O outro item da pauta com o presidente tratou da MP que autoriza o Incra a anular concessões de áreas feitas pelos Estados nas fronteiras, o que, segundo estudo da Faep, atinge cerca de 53 mil produtores rurais do Paraná. Lerner manifestou seu receio à MP. Disse ter medo que a aplicação da medida estimule uma onda de invasões de terras no Estado. Na nota divulgada pelo Palácio, Fernando Henrique pediu a Clóvis Carvalho, chefe do Gabinete Civil, uma discussão mais aprofundada do assunto, medida apoiada pelo ministro da Reforma Agrária, Raul Jungmann, que conversou com o governador anteontem.
Lerner procurou ainda apoio dos senadores Álvaro Dias e Osmar Dias e do líder interino do governo no Congresso, deputado federal Luiz Carlos Hauly, todos do PSDB. A conversa com Hauly foi por volta das 8 horas.

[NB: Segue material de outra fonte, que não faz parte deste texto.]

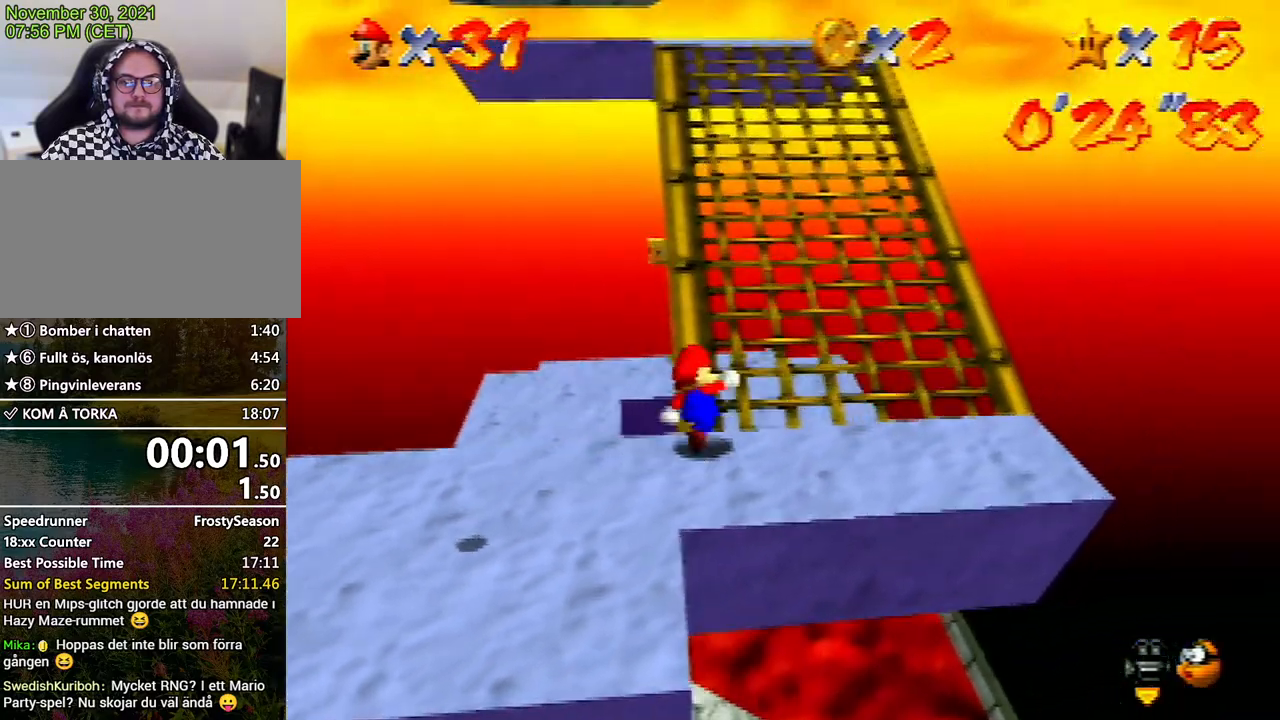
{"buttons": [], "left_stick": "up-right", "events": [[200, "A", "down"], [267, "A", "up"], [433, "left_stick", "up-right"]]}
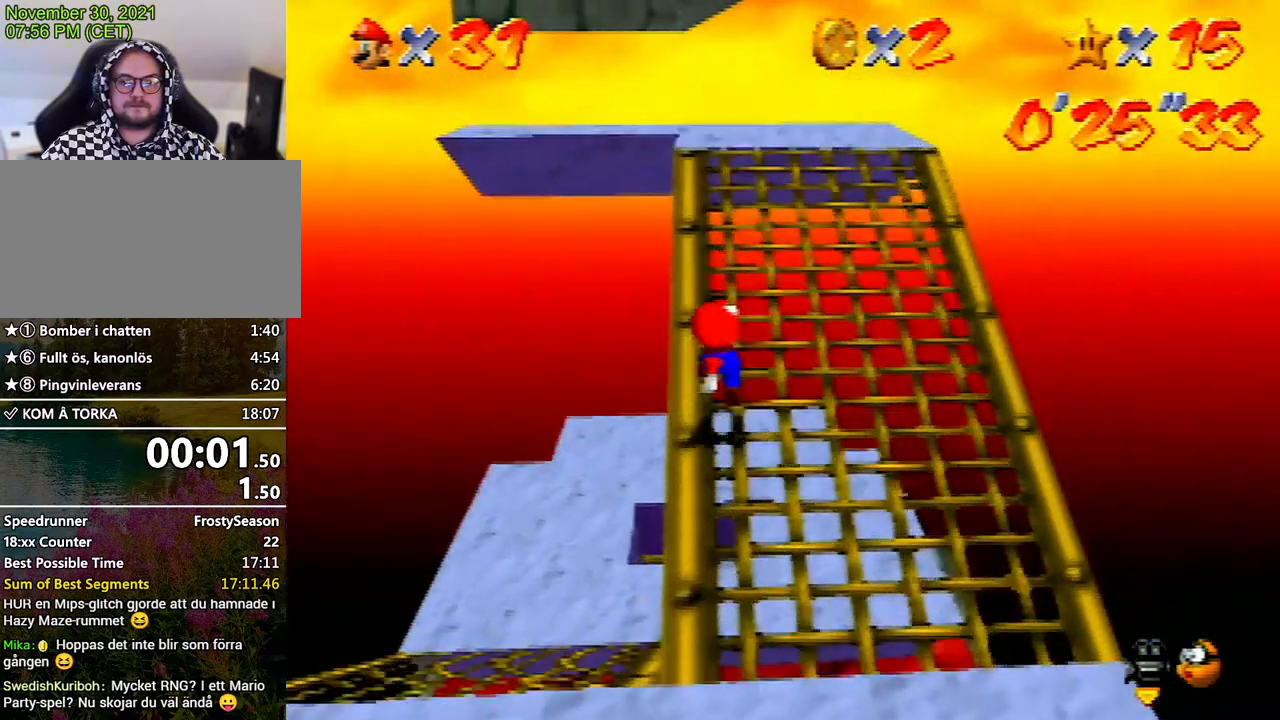
{"buttons": [], "left_stick": "up-left", "events": [[67, "left_stick", "up"], [167, "A", "down"], [267, "A", "up"], [267, "left_stick", "up-left"]]}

O líder do governo FHC disse ao governador que a regulamentação do artigo 201 da Constituição, que trata da compensação previdenciária aos Estados, ‘‘depende de uma articulação’’.
Lerner entregou aos dois uma cópia da lei que criou a Paranaprevidência. Ele pediu apoio aos tucanos, caso o governo federal decida compensar a perda previdenciária, com refinanciamentos de dinheiro do Bird liberado pelo Banco Mundial.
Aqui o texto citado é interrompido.